SOURCE TEXT:
-- Start --

During the winter season they come down to the lowlands
to drink in the unfrozen lakes and feed upon the herbage.
During severe winters sometimes hundreds are found
dead from starvation in the valleys near the frozen
Thousands of wild cattle are found
on the eastern slopes of the Andes, but they are difficult
to capture; they are exceedingly wary and can scent
a man far off. In agility in climbing the steep,
rough places they equal the goat. If one of their
number is killed the whole herd deserts the locality
at night. When wounded they are fierce fighters,
if forced into close quarters.
Punta Arenas, or “Sandy Point,”
is on the north side of the Strait of Magellan and
is Chilean territory. It is a new town cut out
of the woods, and even yet many of the streets are
diversified by the stumps of big beech trees.
The place is an important coaling and provision station
and, next to Honolulu, the most important ocean post-office
in the world. It has a population of twelve thousand,
and is the capital and centre of the great wool industry
of the Territory of Magellan, which comprises a majority
of the islands south of the mainland, together with
the southern part of Patagonia.

-- End --

Region boundary data
-- Start --

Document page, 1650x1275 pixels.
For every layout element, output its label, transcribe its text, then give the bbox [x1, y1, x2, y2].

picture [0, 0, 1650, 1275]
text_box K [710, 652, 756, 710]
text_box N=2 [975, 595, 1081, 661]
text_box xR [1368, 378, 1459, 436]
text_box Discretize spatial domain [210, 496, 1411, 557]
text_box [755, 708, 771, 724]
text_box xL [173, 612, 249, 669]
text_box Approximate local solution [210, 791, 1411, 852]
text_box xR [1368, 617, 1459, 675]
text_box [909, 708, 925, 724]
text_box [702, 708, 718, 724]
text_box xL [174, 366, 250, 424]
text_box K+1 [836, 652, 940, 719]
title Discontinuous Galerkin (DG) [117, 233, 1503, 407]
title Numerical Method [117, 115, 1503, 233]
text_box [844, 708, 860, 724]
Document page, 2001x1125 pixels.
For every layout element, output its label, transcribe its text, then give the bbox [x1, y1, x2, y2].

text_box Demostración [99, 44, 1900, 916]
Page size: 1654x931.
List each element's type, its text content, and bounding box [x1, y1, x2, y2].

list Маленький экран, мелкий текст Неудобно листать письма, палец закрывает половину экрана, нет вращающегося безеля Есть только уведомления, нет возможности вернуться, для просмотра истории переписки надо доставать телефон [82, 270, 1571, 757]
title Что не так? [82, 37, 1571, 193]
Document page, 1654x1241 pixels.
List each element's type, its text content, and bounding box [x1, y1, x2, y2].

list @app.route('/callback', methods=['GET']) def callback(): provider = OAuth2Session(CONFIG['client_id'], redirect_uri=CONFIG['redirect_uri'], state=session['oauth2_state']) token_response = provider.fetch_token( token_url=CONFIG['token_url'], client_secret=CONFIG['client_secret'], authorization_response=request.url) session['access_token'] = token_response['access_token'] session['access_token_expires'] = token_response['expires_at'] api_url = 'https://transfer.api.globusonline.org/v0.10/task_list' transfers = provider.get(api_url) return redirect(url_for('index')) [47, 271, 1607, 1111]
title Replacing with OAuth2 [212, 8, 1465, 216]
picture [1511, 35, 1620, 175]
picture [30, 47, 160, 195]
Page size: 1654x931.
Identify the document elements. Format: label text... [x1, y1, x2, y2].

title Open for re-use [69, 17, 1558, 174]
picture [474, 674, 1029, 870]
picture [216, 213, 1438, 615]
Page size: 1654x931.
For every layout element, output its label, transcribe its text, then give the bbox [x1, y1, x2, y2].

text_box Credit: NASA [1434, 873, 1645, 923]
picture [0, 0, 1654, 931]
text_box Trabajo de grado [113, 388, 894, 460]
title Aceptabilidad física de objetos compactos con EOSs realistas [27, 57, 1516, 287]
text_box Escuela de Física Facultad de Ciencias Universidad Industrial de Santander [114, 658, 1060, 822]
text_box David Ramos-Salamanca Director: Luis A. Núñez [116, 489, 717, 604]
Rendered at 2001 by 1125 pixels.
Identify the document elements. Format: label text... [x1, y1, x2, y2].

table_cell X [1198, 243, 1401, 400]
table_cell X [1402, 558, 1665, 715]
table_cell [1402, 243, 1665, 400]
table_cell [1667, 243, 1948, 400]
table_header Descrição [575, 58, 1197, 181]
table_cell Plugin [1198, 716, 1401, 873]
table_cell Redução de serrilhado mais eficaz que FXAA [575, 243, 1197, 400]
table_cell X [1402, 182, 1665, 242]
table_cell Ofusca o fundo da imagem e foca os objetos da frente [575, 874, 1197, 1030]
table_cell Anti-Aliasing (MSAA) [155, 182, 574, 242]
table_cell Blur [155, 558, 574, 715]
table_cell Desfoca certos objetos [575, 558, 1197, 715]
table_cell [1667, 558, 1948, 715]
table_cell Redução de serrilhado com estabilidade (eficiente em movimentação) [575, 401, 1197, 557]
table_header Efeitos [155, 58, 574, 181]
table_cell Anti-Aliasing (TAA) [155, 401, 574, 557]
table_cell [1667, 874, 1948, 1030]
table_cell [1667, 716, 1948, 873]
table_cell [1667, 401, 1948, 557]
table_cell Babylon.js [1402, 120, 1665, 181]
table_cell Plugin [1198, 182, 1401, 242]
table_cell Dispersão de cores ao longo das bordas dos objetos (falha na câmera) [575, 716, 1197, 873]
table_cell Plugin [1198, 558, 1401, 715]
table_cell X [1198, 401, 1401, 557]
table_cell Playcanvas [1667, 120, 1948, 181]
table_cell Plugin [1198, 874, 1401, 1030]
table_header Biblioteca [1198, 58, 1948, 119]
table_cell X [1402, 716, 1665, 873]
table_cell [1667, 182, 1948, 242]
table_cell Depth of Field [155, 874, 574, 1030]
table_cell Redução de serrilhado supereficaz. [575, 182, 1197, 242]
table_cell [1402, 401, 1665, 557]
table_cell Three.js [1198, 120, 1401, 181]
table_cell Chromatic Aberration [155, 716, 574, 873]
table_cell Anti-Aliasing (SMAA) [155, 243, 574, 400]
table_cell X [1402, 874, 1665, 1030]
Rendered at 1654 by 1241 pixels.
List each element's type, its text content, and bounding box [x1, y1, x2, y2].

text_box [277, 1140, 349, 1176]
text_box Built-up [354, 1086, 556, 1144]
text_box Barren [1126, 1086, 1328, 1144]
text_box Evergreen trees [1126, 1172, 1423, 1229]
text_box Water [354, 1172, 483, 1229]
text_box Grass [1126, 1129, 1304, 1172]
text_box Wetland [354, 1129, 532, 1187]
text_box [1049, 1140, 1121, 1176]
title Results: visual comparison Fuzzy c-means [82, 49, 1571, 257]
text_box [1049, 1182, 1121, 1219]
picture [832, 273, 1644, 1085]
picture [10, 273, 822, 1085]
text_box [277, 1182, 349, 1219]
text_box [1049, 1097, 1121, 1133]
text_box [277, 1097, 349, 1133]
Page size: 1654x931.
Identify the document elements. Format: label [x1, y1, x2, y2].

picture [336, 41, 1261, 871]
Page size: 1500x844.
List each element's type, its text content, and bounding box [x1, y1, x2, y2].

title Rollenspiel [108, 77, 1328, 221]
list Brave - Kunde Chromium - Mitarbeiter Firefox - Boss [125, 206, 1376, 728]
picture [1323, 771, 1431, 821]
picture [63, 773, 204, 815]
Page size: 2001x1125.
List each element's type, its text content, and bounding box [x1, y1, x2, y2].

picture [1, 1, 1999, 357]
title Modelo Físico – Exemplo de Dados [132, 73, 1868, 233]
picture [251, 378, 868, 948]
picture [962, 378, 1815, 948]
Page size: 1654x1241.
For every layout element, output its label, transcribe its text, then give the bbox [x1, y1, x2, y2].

-- End --

BRIEF: From the passage on the Andes and Punta Arenas, extract word for word the portion that starts at the words "During the winter" and ends after the words "into close quarters.". The items have no role in any of this work.

ANSWER FOR THE TASK:
During the winter season they come down to the lowlands
to drink in the unfrozen lakes and feed upon the herbage.
During severe winters sometimes hundreds are found
dead from starvation in the valleys near the frozen
Thousands of wild cattle are found
on the eastern slopes of the Andes, but they are difficult
to capture; they are exceedingly wary and can scent
a man far off. In agility in climbing the steep,
rough places they equal the goat. If one of their
number is killed the whole herd deserts the locality
at night. When wounded they are fierce fighters,
if forced into close quarters.